--- AVAILABLE DATA Enclosed Below ---

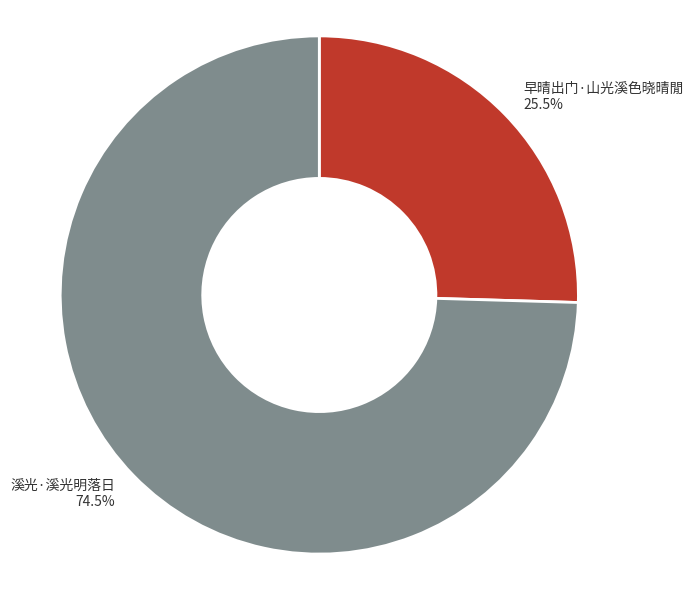

What percentage is NOT represented by 溪光·溪光明落日?

25.5%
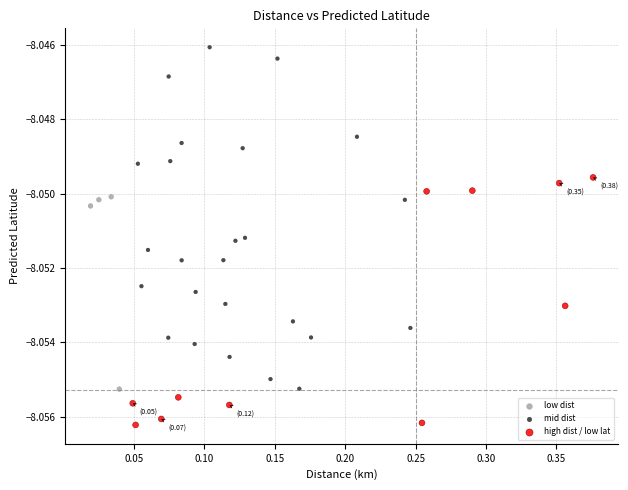

What are all the series names shown in the legend?

low dist, mid dist, high dist / low lat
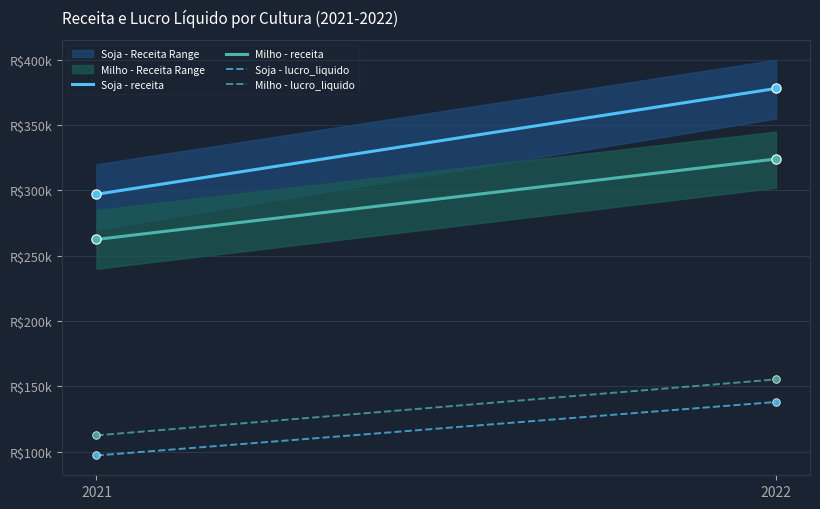

Which series has the largest total across all categories?

Soja - receita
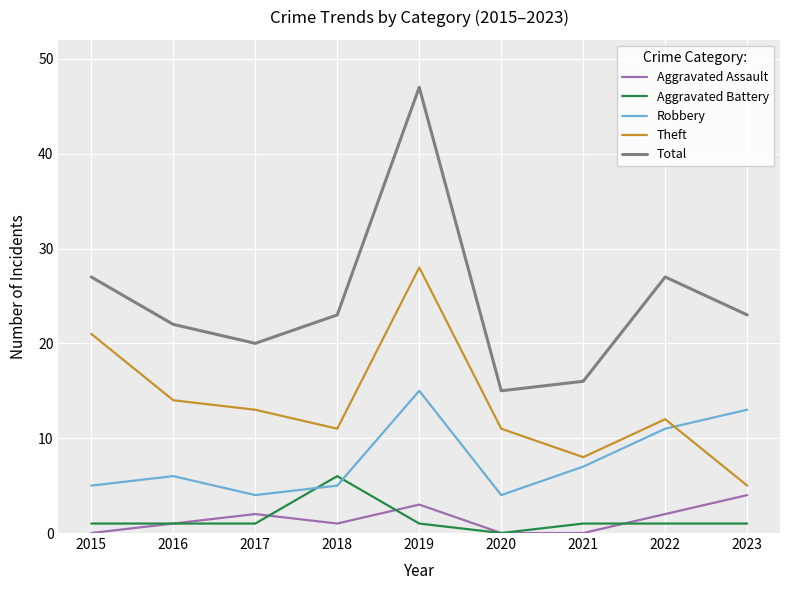

What are all the series names shown in the legend?

Aggravated Assault, Aggravated Battery, Robbery, Theft, Total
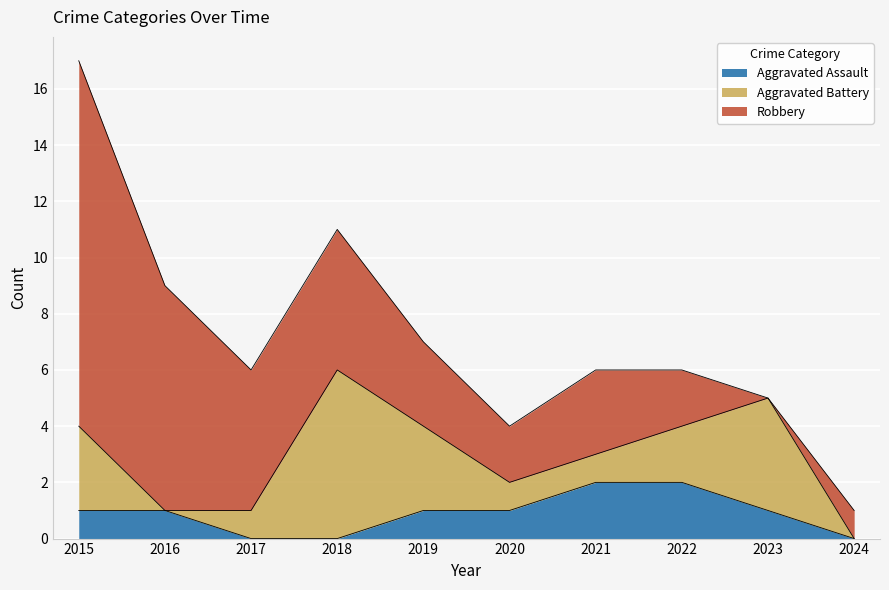

What is the average value of the Robbery series?

4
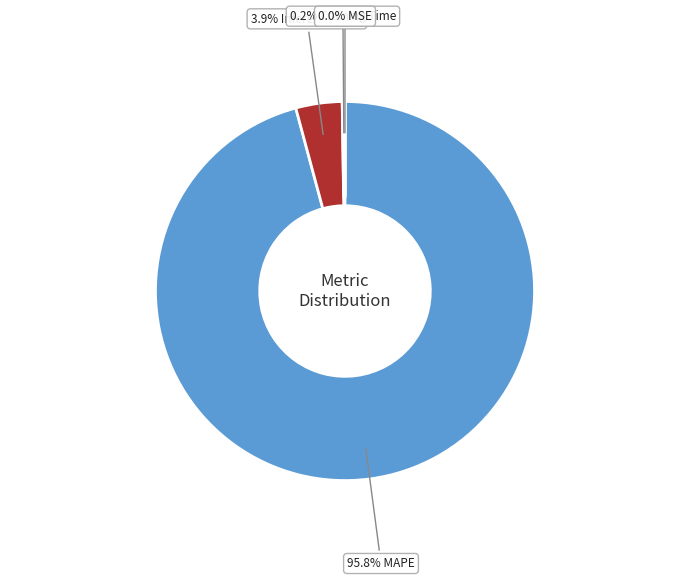

Is there any slice that represents more than half of the pie?

Yes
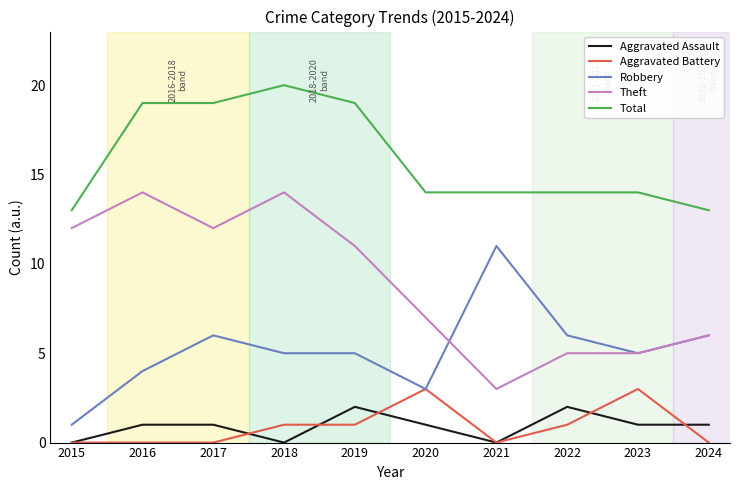

What is the greatest value displayed?

20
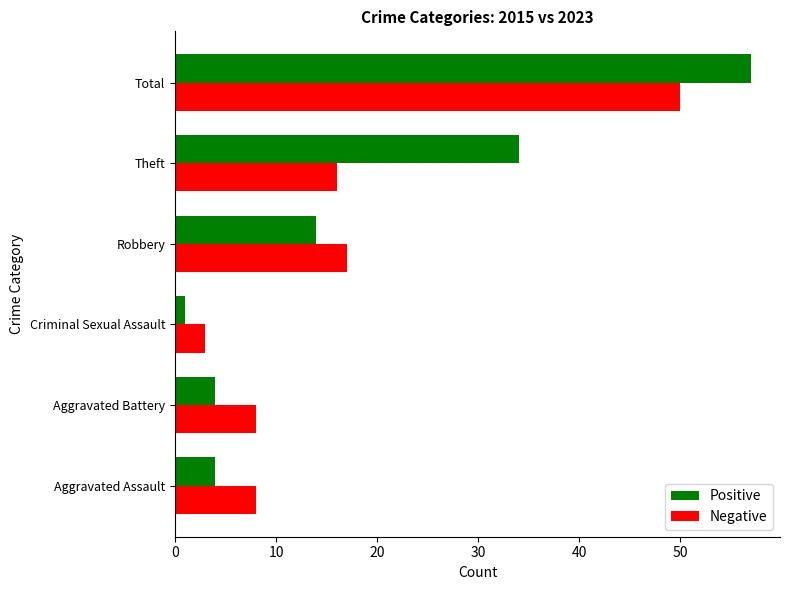

What is the total value across all series at Theft?

50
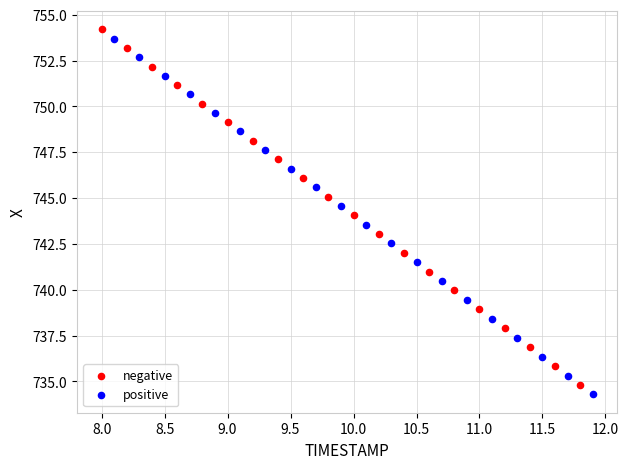

What are all the series names shown in the legend?

negative, positive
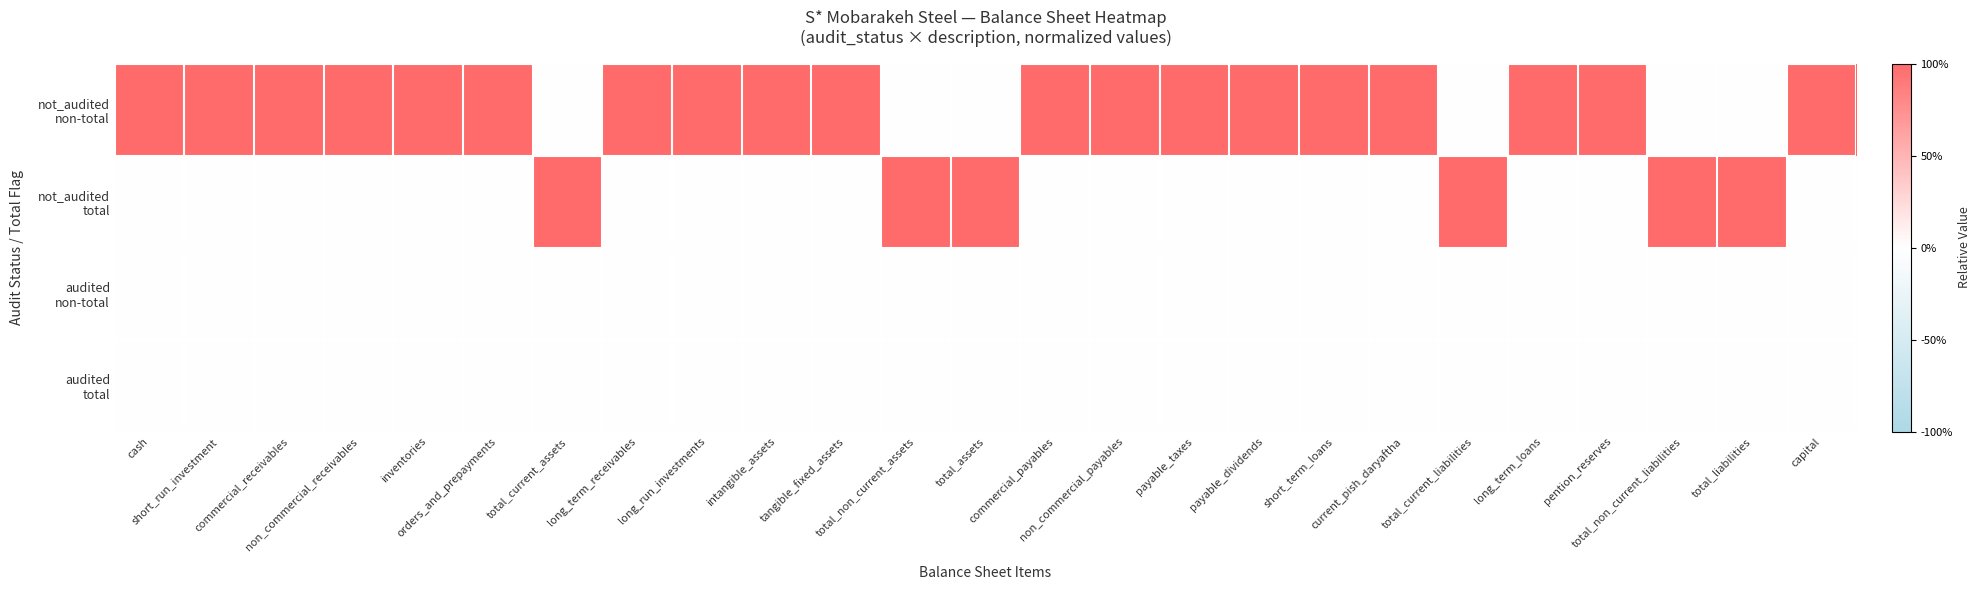

Which series has the largest total across all categories?

not_audited non-total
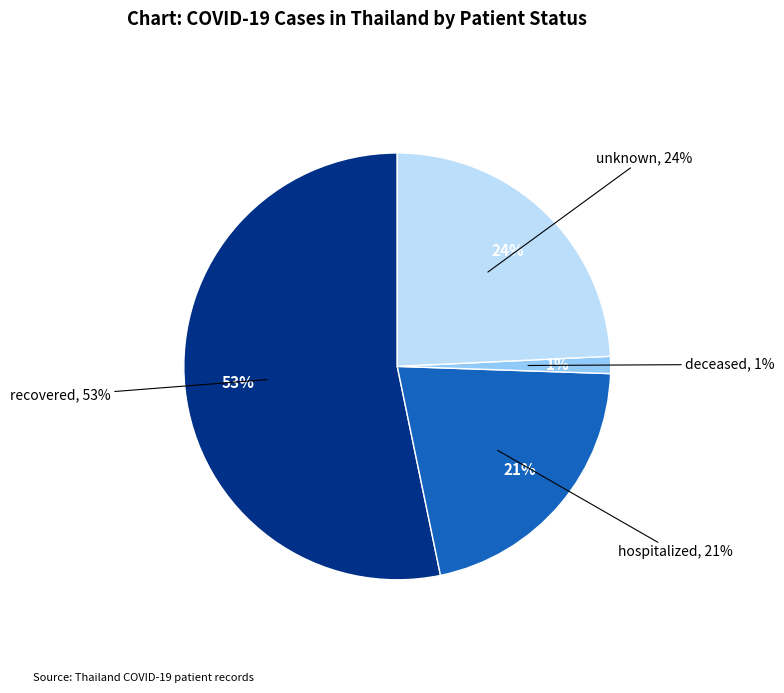

To the nearest percent, what is the difference between the unknown and deceased slice percentages?

23%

--- End of Enclosed AVAILABLE DATA ---

Lay out every line of the listing above as a Markdown table with two columns, No. and Text, giving each line a row number. Skip the blank lines and leave the pictures out of the answer.

| No. | Text |
|---|---|
| 1 | What percentage is NOT represented by 溪光·溪光明落日? |
| 2 | 25.5% |
| 3 | What are all the series names shown in the legend? |
| 4 | low dist, mid dist, high dist / low lat |
| 5 | Which series has the largest total across all categories? |
| 6 | Soja - receita |
| 7 | What are all the series names shown in the legend? |
| 8 | Aggravated Assault, Aggravated Battery, Robbery, Theft, Total |
| 9 | What is the average value of the Robbery series? |
| 10 | 4 |
| 11 | Is there any slice that represents more than half of the pie? |
| 12 | Yes |
| 13 | What is the greatest value displayed? |
| 14 | 20 |
| 15 | What is the total value across all series at Theft? |
| 16 | 50 |
| 17 | What are all the series names shown in the legend? |
| 18 | negative, positive |
| 19 | Which series has the largest total across all categories? |
| 20 | not_audited non-total |
| 21 | To the nearest percent, what is the difference between the unknown and deceased slice percentages? |
| 22 | 23% |